Chattanooga has sorely missed the Urban Design Studio. As an arm of River City Co., the studio's architects for years helped shape the environment for the city's downtown renaissance. They envisioned how the core downtown area could be restored and enhanced, and how plans for its new and rehabbed buildings, parks, blocks, streetscapes and, yes, new downtown residents, could come together with a sense of vibrant, cohesive redevelopment and architectural unity.
That valuable urban planning function withered after the studio was abruptly dismantled by Mayor Ron Littlefield shortly after he took office. Fortunately, the design studio's seed work -- and the obvious gaps that yet remain in downtown's urban redevelopment -- are set to get fresh attention.
The vehicle for the initiative is the River City Co.'s new Urban Design Challenge, a year-long contest in which six volunteer design teams have been selected to create a vision and redevelopment plan for six major downtown sites that clearly need such attention.
As the Challenge was announced Wednesday, each team was assigned to create a redevelopment plan for one of the six specific challenge sites. Their work will be unveiled in stages over the coming year, with one plan presented and discussed every two months in a public meeting.
The sites to be addressed are the 700 block of Market Street, the Civic Forum site at 11th and Market Streets, Patten Parkway, the 4th Street corridor from Chestnut Street to Georgia Avenue, the Vine Street corridor from Georgia Avenue to UTC, and Main Street between Broad and Chestnut Streets. Each site is critical to the core downtown and rich in opportunity, but clearly in need of visionary work.
The first plan to be discussed, in September, will cover the vacant east side of the 700 block of Market Street, downtown's most prominent eyesore. Redevelopment plans for the vacant land have faltered for more than a decade. Since Trey Stanley's proposed Mayfair-on-Market plan tanked three years ago, RiverCity has been trying to recover title to the vacant property. Until its lawsuit is settled and the city recovers and develops the land, there will be an unbridgeable hole between the waterfront and Main Street.
Barriers to redevelopment of the other sites are less contentious, but still formidable in the current investment climate. Redevelopment plans built on exciting vision and innovative design, however, should foster fresh interest in investment as the economy recovers and as downtown's urban revival and housing opportunities go forward.
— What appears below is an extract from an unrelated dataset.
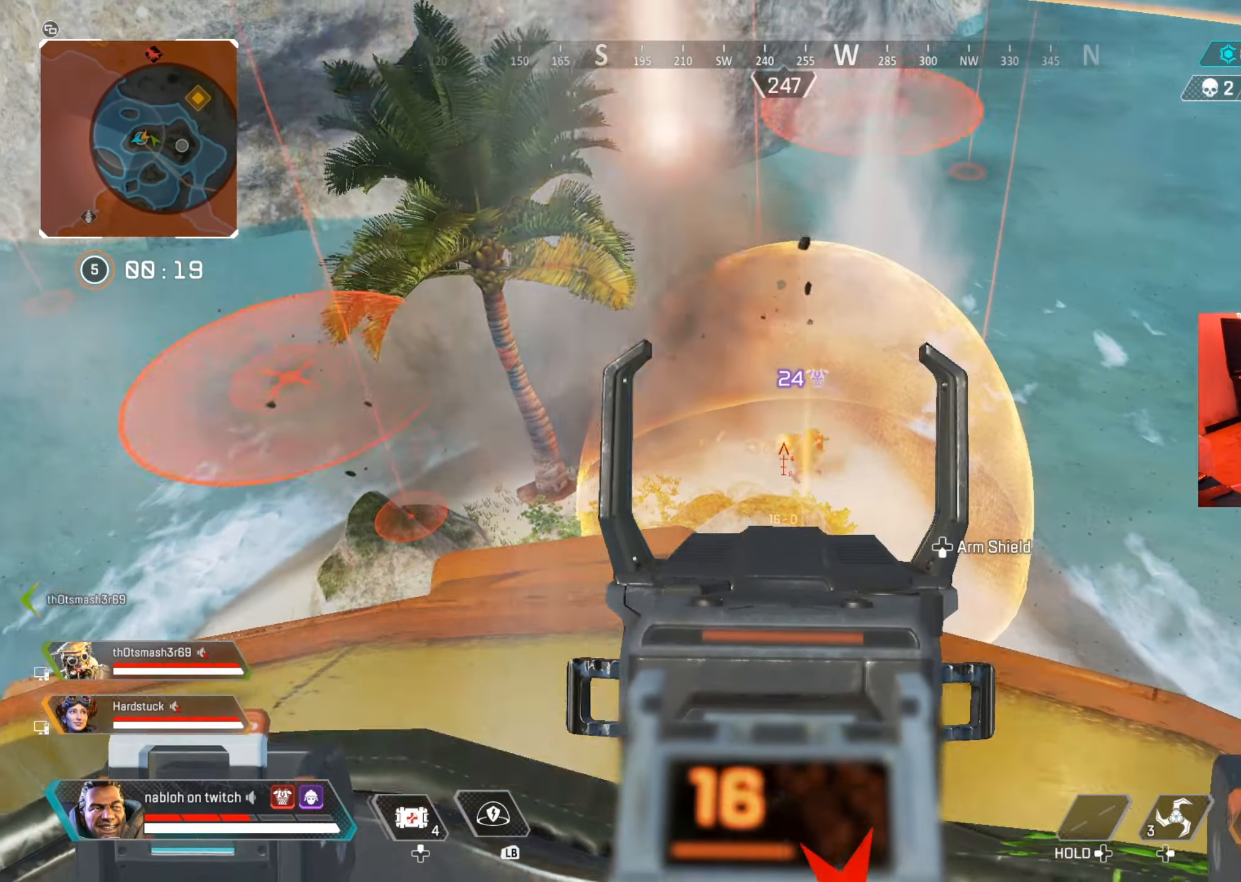
{"buttons": ["R2"], "left_stick": "right", "right_stick": "center", "events": [[33, "right_stick", "center"], [100, "right_stick", "down-right"], [183, "left_stick", "down-right"], [233, "right_stick", "down-left"], [383, "left_stick", "right"], [417, "right_stick", "down-right"], [500, "L2", "up"], [500, "right_stick", "center"]]}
There is good reason to believe in the latter. A Challenge kickoff address by Alex Krieger, one of the nation's most prominent urban planners and designers, offered convincing insight into why Americans are increasingly abandoning suburbs and returning to well-designed urban environments and city life, and the personal and societal benefits of that shift.
America's changing demographics -- families with fewer children and couples with longer empty-nest years -- has a lot to do with the shift. Among other factors are the revival of interesting cities, proximity and convenient access to expanding urban amenities and social interaction, and weariness with costly and time-consuming commuting.
To capitalize on the urban trend, however, cities must provide more than jobs. Krieger's list of principle ingredients for successful urban centers include easy and safe amenities and activities, affordable housing, convenient mixed-use environments and mobility, investments in public spaces and culture, pedestrian-friendly transit, green environments and ample recreation.
Chattanooga already offers much of that, and interest in downtown living and nearby housing reflects the city's expanding urban appeal. But continuous improvement is necessary. Redevelopment plans to be produced by the six teams competing for top honors in River City's Urban Design Challenge should greatly enhance the city's revival.